**The problem**
In these records, how many lines contain "worn"? Please reply with the number only.

▬▬▬▬▬▬

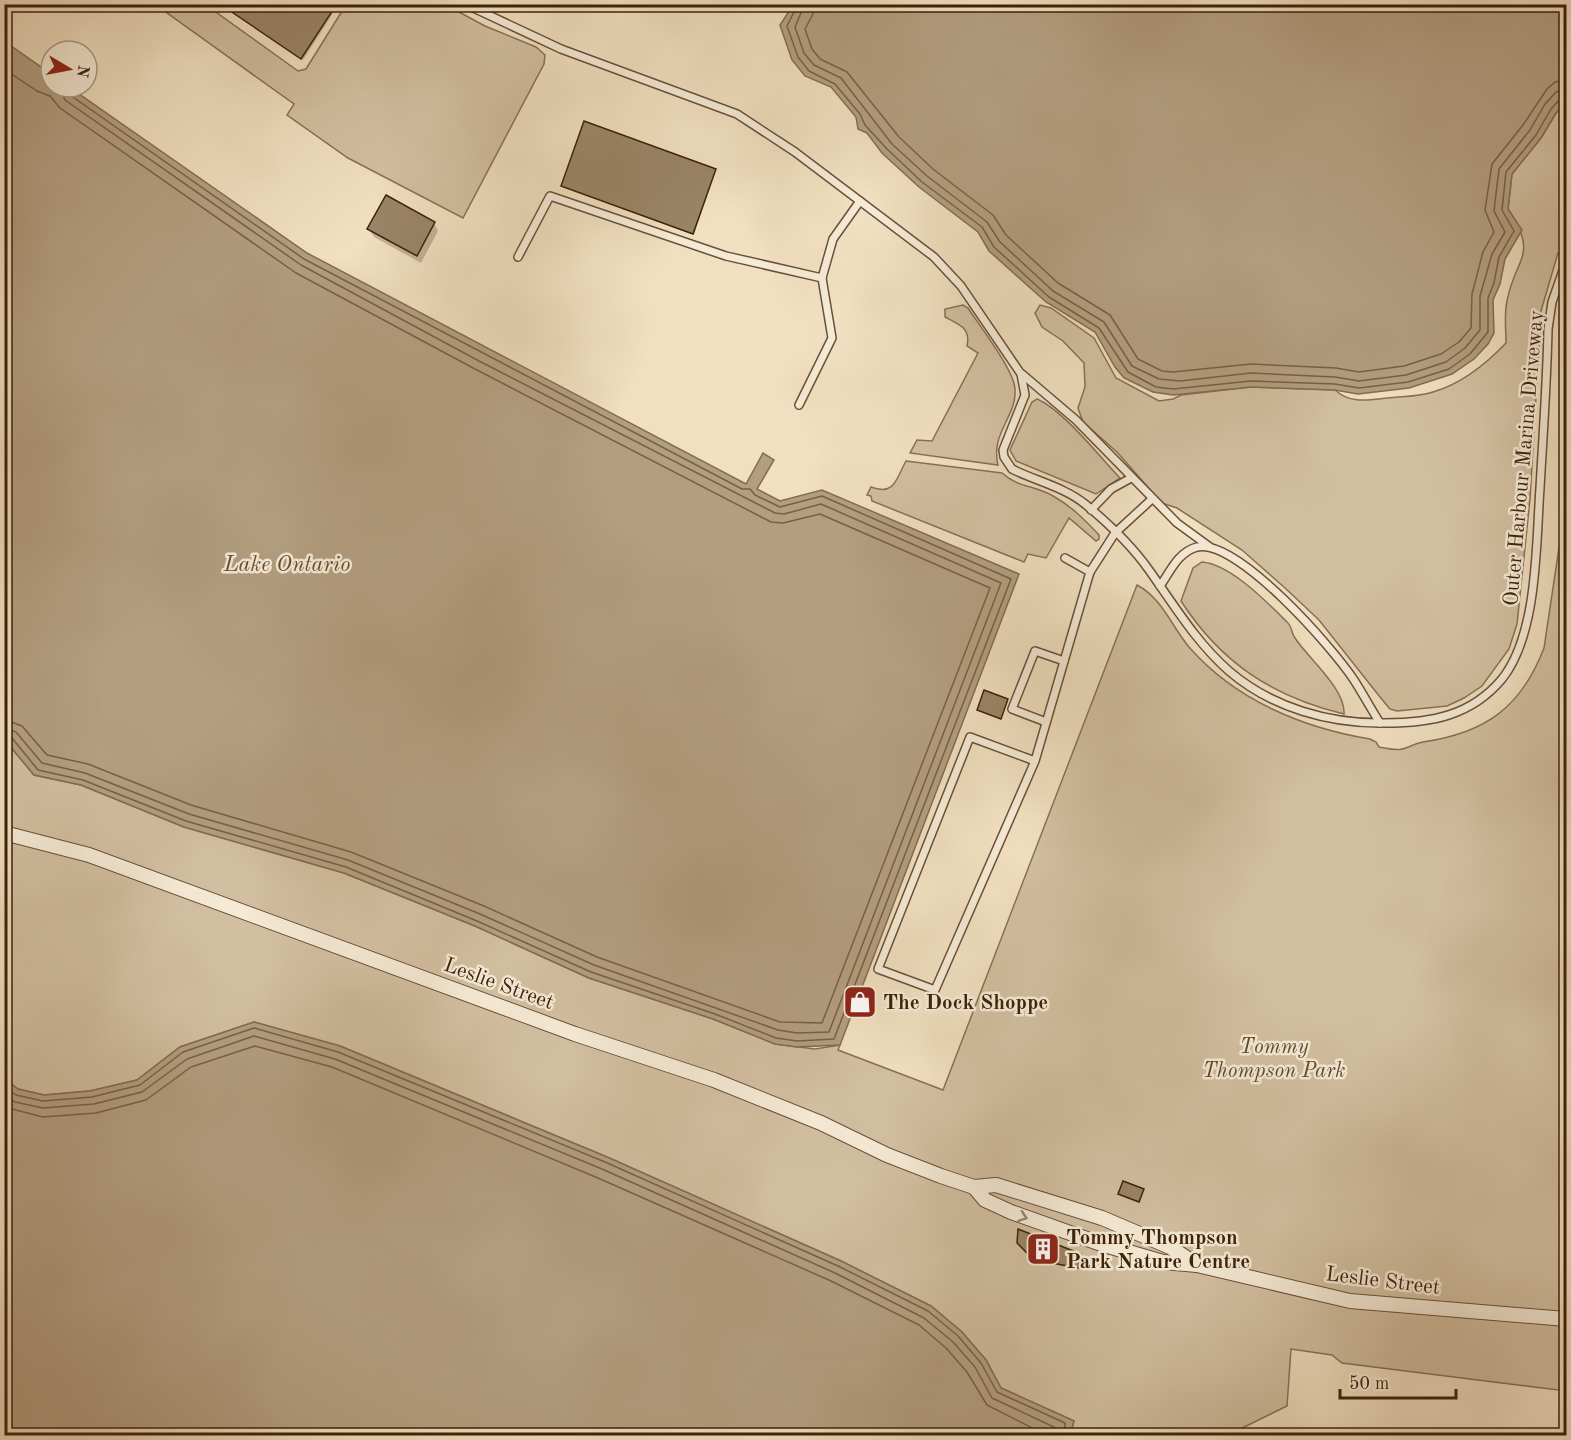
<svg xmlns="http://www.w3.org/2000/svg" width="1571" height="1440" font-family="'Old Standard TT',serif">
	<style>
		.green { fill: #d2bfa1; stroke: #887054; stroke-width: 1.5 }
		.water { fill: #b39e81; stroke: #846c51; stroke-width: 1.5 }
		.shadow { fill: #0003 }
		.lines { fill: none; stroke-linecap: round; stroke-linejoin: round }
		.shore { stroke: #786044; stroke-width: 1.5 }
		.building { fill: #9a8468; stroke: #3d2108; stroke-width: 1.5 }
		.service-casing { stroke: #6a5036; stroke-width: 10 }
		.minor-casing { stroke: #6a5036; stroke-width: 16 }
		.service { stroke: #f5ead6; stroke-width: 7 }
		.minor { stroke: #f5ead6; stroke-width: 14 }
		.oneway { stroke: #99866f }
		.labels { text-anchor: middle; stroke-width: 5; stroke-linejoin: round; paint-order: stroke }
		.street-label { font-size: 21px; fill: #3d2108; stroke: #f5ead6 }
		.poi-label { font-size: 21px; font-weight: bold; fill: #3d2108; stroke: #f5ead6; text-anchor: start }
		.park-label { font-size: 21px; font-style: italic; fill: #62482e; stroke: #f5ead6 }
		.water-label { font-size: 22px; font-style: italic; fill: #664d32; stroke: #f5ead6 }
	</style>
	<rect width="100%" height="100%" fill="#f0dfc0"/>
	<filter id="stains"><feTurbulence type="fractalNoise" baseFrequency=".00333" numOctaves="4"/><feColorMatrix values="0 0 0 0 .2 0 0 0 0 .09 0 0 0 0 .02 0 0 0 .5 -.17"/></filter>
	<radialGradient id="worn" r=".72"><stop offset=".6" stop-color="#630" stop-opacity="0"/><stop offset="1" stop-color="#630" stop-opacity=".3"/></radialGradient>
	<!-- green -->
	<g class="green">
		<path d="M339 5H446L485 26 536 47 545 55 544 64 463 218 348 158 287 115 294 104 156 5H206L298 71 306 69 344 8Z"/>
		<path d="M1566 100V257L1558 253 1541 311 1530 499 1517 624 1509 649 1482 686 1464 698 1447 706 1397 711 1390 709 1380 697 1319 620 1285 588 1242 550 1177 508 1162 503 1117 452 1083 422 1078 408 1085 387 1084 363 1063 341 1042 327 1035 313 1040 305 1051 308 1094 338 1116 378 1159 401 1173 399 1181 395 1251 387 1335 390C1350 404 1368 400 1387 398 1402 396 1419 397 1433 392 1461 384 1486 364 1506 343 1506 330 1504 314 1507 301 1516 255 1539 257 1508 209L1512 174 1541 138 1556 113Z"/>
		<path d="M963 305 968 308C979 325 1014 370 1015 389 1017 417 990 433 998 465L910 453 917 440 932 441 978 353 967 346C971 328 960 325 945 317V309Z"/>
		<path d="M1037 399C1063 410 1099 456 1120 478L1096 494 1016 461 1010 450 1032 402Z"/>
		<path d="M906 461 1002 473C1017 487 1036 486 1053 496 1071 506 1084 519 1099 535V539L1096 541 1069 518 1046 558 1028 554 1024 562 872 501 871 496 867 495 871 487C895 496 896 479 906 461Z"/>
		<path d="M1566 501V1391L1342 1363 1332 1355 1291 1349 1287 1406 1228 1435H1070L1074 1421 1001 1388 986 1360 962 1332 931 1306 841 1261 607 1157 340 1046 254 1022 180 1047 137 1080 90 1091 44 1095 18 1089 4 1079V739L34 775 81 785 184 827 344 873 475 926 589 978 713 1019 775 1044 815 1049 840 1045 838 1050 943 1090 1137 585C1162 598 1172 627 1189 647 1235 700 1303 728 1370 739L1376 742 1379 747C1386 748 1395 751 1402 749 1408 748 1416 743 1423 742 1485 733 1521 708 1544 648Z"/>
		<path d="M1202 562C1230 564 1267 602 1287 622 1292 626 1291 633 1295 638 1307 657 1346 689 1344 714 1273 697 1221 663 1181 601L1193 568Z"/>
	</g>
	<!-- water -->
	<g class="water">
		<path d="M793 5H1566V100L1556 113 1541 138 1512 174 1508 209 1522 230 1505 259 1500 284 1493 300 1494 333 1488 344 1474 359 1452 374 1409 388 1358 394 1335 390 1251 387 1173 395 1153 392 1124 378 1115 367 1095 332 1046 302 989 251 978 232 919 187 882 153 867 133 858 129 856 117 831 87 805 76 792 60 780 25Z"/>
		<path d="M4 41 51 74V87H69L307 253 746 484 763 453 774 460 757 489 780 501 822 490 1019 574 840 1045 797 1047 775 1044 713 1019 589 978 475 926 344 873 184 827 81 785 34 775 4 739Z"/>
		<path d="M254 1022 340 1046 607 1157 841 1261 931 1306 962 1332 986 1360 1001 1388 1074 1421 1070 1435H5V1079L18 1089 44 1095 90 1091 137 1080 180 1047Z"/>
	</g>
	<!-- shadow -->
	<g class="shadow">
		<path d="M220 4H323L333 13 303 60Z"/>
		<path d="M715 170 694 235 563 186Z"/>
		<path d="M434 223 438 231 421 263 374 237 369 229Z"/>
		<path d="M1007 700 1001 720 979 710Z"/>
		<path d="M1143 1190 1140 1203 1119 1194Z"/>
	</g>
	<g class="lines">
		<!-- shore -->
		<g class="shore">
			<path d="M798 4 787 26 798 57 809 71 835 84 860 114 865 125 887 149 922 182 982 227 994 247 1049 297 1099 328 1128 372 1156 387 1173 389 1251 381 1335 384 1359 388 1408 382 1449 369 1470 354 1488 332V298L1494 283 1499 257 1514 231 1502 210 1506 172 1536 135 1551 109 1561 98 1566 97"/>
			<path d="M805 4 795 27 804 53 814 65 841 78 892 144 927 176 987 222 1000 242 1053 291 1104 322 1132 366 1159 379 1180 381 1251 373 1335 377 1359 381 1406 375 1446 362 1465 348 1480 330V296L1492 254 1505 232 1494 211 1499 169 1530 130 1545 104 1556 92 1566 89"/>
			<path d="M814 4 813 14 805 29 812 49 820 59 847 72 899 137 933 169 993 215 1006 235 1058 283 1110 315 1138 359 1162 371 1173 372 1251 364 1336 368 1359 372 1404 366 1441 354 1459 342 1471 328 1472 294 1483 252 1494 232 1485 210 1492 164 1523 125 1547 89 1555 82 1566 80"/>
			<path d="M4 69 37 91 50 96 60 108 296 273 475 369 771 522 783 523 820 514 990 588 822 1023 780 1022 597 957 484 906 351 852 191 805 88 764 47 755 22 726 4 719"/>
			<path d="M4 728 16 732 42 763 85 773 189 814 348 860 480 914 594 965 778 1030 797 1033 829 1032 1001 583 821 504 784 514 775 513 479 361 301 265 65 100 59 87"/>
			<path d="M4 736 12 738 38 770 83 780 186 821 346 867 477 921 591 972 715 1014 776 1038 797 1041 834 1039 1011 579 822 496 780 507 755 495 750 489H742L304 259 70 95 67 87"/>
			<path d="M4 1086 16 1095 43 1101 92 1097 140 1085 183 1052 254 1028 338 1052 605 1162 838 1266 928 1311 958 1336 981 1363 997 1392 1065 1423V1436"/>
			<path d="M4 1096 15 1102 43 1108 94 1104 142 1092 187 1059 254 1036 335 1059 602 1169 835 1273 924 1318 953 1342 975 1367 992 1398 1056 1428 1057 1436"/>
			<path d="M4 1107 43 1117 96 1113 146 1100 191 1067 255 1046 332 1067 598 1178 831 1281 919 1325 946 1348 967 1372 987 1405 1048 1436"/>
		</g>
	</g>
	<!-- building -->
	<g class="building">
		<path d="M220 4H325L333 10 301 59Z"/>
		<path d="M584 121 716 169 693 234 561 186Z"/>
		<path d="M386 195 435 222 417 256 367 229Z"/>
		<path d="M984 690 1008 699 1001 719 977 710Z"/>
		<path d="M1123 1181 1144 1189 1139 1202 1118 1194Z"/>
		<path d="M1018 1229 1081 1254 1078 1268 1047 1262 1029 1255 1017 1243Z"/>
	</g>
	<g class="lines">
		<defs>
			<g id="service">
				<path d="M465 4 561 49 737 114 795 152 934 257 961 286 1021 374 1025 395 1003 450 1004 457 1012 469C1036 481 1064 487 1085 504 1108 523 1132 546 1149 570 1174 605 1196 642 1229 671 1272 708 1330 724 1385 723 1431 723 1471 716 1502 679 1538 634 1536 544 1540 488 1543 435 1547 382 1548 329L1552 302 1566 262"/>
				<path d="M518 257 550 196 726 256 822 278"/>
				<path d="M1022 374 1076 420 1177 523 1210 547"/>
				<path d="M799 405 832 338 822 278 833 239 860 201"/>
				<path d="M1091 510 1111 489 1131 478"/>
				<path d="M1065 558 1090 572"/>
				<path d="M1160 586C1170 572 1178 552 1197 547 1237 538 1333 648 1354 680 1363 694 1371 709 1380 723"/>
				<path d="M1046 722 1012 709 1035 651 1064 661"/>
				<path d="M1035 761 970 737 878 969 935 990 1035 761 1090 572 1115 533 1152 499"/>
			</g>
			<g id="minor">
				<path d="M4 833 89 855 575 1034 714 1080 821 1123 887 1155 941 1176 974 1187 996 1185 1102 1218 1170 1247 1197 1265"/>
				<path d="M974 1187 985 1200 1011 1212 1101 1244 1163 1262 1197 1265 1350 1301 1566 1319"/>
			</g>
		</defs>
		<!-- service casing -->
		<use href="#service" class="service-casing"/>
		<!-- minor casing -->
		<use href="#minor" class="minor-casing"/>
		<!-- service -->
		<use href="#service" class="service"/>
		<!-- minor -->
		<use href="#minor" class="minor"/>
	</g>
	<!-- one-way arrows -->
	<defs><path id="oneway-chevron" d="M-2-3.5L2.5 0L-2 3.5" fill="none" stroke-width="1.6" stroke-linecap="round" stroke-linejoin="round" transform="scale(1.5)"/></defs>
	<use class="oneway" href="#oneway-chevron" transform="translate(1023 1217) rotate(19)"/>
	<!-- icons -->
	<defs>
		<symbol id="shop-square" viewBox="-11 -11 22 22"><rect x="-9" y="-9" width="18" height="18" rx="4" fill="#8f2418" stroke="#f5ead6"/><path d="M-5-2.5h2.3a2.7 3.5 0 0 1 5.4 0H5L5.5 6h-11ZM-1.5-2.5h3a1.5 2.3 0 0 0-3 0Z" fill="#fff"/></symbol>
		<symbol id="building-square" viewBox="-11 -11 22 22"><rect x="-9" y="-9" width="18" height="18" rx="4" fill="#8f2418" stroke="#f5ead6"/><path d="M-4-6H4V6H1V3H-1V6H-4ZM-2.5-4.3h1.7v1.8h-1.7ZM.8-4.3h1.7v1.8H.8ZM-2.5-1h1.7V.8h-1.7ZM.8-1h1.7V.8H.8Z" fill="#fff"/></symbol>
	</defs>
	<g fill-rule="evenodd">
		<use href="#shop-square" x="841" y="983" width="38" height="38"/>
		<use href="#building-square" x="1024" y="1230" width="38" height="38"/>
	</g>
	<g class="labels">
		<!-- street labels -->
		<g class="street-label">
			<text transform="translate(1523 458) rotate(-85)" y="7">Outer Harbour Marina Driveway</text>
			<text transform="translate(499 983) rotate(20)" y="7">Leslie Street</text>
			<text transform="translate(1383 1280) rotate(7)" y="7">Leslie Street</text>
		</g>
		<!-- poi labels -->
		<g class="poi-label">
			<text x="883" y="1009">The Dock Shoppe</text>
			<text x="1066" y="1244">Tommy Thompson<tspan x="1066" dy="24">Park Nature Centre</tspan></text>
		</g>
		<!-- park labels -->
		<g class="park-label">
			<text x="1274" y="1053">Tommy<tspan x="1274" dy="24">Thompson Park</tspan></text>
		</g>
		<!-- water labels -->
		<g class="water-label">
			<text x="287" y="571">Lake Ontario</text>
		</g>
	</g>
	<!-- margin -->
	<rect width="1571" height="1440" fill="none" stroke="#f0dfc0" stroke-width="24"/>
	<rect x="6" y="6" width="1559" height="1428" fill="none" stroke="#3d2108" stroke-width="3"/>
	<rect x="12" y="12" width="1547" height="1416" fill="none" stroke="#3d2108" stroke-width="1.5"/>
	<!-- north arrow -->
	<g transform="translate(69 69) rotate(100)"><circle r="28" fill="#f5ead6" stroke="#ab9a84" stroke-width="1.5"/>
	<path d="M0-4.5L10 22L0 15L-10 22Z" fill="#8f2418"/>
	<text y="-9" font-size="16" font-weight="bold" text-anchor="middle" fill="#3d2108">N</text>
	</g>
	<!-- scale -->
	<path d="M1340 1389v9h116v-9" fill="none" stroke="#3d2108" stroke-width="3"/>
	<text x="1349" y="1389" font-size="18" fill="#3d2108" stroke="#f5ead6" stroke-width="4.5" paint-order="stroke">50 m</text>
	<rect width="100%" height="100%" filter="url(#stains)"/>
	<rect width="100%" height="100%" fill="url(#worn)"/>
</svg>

▬▬▬▬▬▬

**Problem solution**
2